# Strange hummin after installing 3 Noctua NF-P12 Redux



## codis79 (Jul 25, 2013)

So I decided to upgrade my cooling with 3 new Noctua NF-P12's. I've got one venting out the back, two pulling air in through a filter on the top, and two stock fans that came with my Cooler Master case pull in through a filter on the front. As far as cooling goes, my temps dropped 13c, so that was a victory. Unfortunately, there's now a strange pulsating hum coming from the case. It almost sounds like someone waving a tuning fork around. I've been trying to isolate it, and I'm about to start unplugging fans one by one, but I thought I should check to see if anyone has any thoughts and what could be causing this.


----------



## oscer1 (Jan 27, 2010)

I think I would turn fan on top the other way and see if it stops.


----------



## Bill_Bright (Dec 17, 2004)

No need to unplug fans. 

Try this. "Gently" press your finger on the center hub of each fan, one at a time, just for a second or two. This will momentarily slow down the rotation speed of the fan that will change the pitch of the sound that fan is making. You should then be able to pinpoint which fan is making the offending sound. 

The fan bearings could be bad, or maybe a screw or screws mounting the fan are loose. 

I do think having the top and back fans as exhaust, pulling heated air out, is the best orientation. Typically, the only time top fans are intakes is when they are used to blow air through water radiators. 

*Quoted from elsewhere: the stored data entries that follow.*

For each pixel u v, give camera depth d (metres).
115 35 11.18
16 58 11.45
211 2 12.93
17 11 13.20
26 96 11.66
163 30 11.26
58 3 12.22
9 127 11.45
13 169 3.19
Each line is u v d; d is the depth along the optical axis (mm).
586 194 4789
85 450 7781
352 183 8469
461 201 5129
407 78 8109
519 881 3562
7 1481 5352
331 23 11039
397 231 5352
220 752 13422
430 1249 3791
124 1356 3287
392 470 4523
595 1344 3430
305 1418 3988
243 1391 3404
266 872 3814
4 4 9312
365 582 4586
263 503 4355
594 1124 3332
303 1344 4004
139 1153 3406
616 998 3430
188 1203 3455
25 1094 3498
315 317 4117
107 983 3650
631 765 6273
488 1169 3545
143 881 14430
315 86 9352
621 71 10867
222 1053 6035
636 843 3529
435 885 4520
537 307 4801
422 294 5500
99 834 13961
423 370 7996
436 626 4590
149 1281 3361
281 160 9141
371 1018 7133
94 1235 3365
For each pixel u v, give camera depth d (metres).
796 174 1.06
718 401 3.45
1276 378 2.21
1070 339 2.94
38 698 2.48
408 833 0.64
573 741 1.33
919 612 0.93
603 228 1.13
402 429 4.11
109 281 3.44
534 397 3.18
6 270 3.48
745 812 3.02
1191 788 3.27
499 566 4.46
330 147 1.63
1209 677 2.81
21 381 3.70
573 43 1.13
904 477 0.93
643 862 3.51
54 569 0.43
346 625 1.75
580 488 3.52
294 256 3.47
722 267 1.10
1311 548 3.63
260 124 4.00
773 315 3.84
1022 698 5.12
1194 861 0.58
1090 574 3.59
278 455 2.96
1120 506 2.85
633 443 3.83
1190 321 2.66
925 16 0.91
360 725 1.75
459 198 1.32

That is a lot of fans, BTW. While keeping the internal components cool is absolutely essential, getting them as cool as possible is not. That is, a CPU running at 25°C will not be more stable, have better performance, or live longer than a CPU running at 50°C.


----------



## codis79 (Jul 25, 2013)

Ok, figured it out. A friend mentioned that he had a similar problem because of the hexagonal holes cut into the vents (which mine has), so he suggested moving the fans very slightly. I moved one of the top fans maybe a cm over, and it stopped. Weirdest PC problem I've ever had, but it seems to be fixed.

Side note: True, the hardware doesn't have to be at 0c, but I got a little gung ho when I was building  Also, initially tried venting out the top as well, once with both and once staggered, but the intake option kept the temps lower overall, so I just went with it (and the filter on top catches almost everything but fine dust, which is easy to clean out).


----------



## Bill_Bright (Dec 17, 2004)

For sure, air molecules banging into vent holes in the case will make noise. Not sure how moving a fan over a CM would make a difference. It makes me think just retightening the screws might have done it. And are you sure it was a centimeter? I have never seen a case fan or a case that supported that much wiggle room. In fact, I'm surprised there's any wiggle room.


----------



## codis79 (Jul 25, 2013)

Bill_Bright said:


> For sure, air molecules banging into vent holes in the case will make noise. Not sure how moving a fan over a CM would make a difference. It makes me think just retightening the screws might have done it. And are you sure it was a centimeter? I have never seen a case fan or a case that supported that much wiggle room. In fact, I'm surprised there's any wiggle room.


Could have been a loose screw, but it sounded more like a tuning fork or very low whistle as opposed to a rattle or vibration. My case is a Cooler Master MasterBox MB311L. It has slots instead of just pre-drilled holes for all of the case fans so you can reposition them.


----------



## Bill_Bright (Dec 17, 2004)

Well, what's a tuning fork do? It vibrates. 

Thanks for that screen shot. Now I see how it could have been moved a centimeter, or quite a bit more. 

And case fans can spin pretty fast. Some well over 2000RPM which would make a 2000Hz vibrating tone. This is what 1000Hz tone sounds like (turn volume down). The link will step to 2K and higher if you let it run.


----------